Andrew Smude has had a lot on his plate this semester.
As an aerospace engineering and mechanics senior, Smude has been working as team leader with nine other students on their senior design project – designing and constructing an Unmanned Aerial Vehicle at a maximum weight of one kilogram.
The UAV is a camera- equipped, remote-controlled flying device intended as a safer means of military scouting, though some law enforcement agencies now use them as well, Smude said.
Out of the seven project options, Smude said he chose the UAV program both for the opportunity to work with project sponsor Lockheed Martin – a prominent name in homeland security – and as a way to take part in the emerging popularity of the “next generation” technology of UAVs.
“It sounded interesting,” Smude said, “especially the idea of making it under one kilogram. That’s a hard thing to do.”
Beyond the challenge of just creating the UAV lies another dilemma. Smude said his group was responsible for examining potential ethical problems their project could pose, and then suggesting mitigation.
“Whenever you’re building a new technology, there is always the possibility that someone’s going to use it in the wrong way,” Smude said.
Smude’s team considered the privacy invasion the UAV could potentially cause, he said.
For a solution, his group suggested working with the legislature to create a specific foundation of laws against using the technology as a personal spy.
But these ethical questions stretch far beyond just this project.

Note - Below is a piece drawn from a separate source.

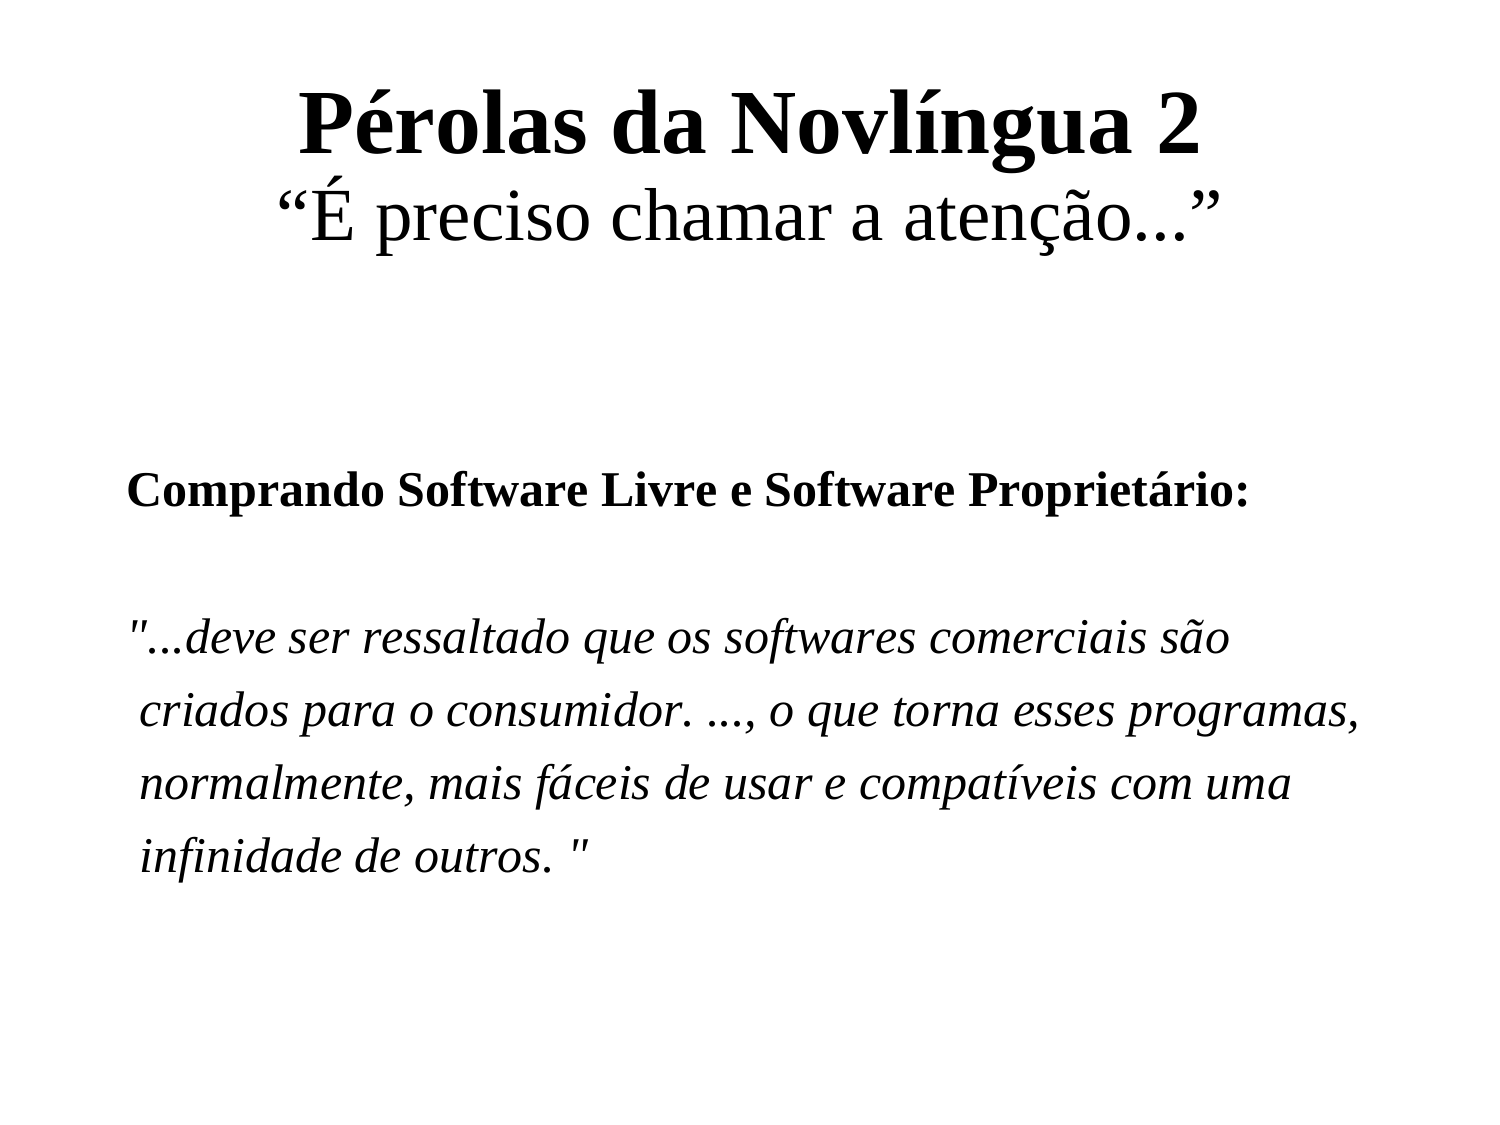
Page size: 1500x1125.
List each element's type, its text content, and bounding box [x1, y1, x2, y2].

text_box Comprando Software Livre e Software Proprietário: "...deve ser ressaltado que os softwares comerciais são criados para o consumidor. ..., o que torna esses programas, normalmente, mais fáceis de usar e compatíveis com uma infinidade de outros. " [126, 315, 1368, 884]
title Pérolas da Novlíngua 2 “É preciso chamar a atenção...” [100, 64, 1401, 265]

In the field of aerospace engineering, where much of the job availability resides in the defense industry, senior design professor Jeff Hammer said a strong dose of ethics is a critical part of what he teaches.
Hammer said when discussing the possibility of entering the defense industry with his students, he makes it clear they will come across some future questions that might not have easy answers.
He said when dealing with emerging technology, engineers always have to consider the ways their product could be put to use.
“I tell them, ‘One day you might turn on the news and see a big hole in the ground, and you’re going to know that you had something to do with it,’ ” Hammer said. “Everyone gets kind of quiet after I say that.”
He said with technology like the UAV, the intended use is positive but there is still potential for abuse.
Hammer suggested the potential a UAV would have as a mini drug smuggler as one example of how the technology could be misused if in the wrong hands. He made it clear that, with the regulated allocation of the product, this would be unlikely, and a result of someone building it themselves rather than being able to purchase it.
“How to do these things is in the public domain; the genie is out of the bottle,” he said. “So someone could do this, but there’s no chance it will happen from us.”
Isaac Landecker, aerospace engineering and mechanics senior and member of Smude’s group, said as a member of the Reserve Officer Training Corps, ethics have been an important part of his education.
He said even designing the UAV, the group had to rely on an ethical framework.
Although information on how to design a UAV could have been found online, the group members decided it would be unethical not to do the work themselves.
“Even though it took us a lot longer to come up with some of the equations and answers that we needed, we still did it the ethical way instead of just taking shortcuts and using other peoples’ work,” he said.
Smude said he hasn’t decided whether he is going to pursue a career specifically in the defense industry yet, but he hasn’t ruled it out.
When he does enter the workforce as an engineer, Smude said his ethical justification for what type of work he does will be weighing the positive against negative potential uses of his products.
“If it’s something I can’t justify, I’m definitely not going to do it,” Smude said.